Because my data comes from a variety of unstructured, possibly dirty sources which need cleaning and transforming before they can be made sense of.

2 comments

> Because my data comes from a variety of unstructured, possibly dirty sources which need cleaning and transforming before they can be made sense of.

Seattle data guy had a great end of year top 10 memes post recently and one of them went like this

> oh cool you’ve hired a data scientist. so you have a collection of reliable and easy to query data sources, right?

> …

> you do have a collection of reliable and easy to query data sources, right?

—-

Like, most of the time in businesses… if the data can’t be queried with SQL then it’s not ready to be used by the rest of the business. Whether that’s for dashboards, monitoring, downstream analytics or reporting. Data engineers do the dirty data cleaning. Data scientists do the actual science.
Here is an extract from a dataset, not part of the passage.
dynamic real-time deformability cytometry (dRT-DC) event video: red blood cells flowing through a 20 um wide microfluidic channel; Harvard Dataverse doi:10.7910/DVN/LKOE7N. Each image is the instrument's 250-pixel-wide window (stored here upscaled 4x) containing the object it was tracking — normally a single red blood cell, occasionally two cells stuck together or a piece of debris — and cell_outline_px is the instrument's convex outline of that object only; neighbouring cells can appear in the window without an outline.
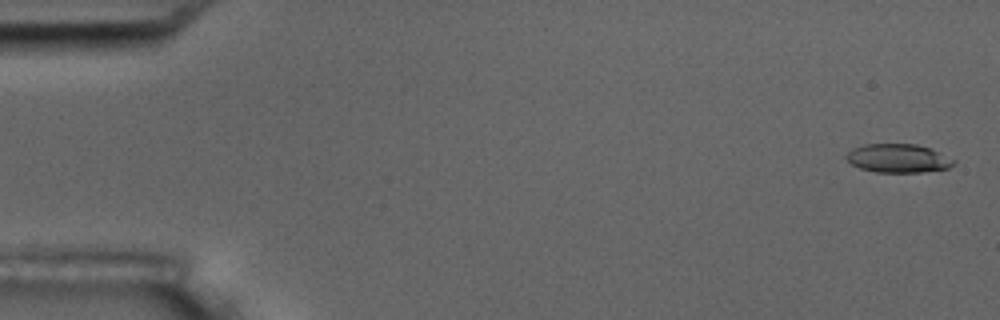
{"species": "common noctule bat (a hibernating species)", "species_latin": "Nyctalus noctula", "temperature_condition": "room temperature", "stored_images_in_passage": 10, "camera_frame_rate_fps": 3000, "um_per_image_px": 0.085, "animal": {"sex": "male", "body_mass_g": 17.5, "forearm_length_mm": 52.3}, "frame": {"image": 1, "passage_image": 1, "time_ms": 0.0, "image_size_px": [1000, 320], "cell_outline_px": [[956, 164], [948, 168], [920, 172], [876, 172], [860, 168], [852, 164], [844, 156], [852, 148], [864, 144], [916, 144], [932, 148], [956, 160]], "centroid_in_image_um": [76.36, 13.44], "position_along_channel_um": 8.6, "area_um2": 18.03}}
That’s what I took from the parent at least.

YMMV obviously depending on your domain. ML being a good example where things like end to end speech-to-text operates on wav files directly.

That's true. With dbt (=SQL+Jinja-Templating in an opionated framework) a large SQL codebase actually becomes maintainable. If in any way possible I'll usually load my raw data in an OLAP table (Snowflake, BigQuery) and do all the transforms there. At least for JSON data that works really well. Combine it with dbt tests and you're safe.

See https://www.getdbt.com/

It's amazing that you think I'm trolling! The #1 way to get more customers of something as extreme as a new database is to use the tool that potential customers already know and have integrated into their systems. That's SQL. The same logic is for any new paradigm.

Ignore that statement, and fight the uphill battle.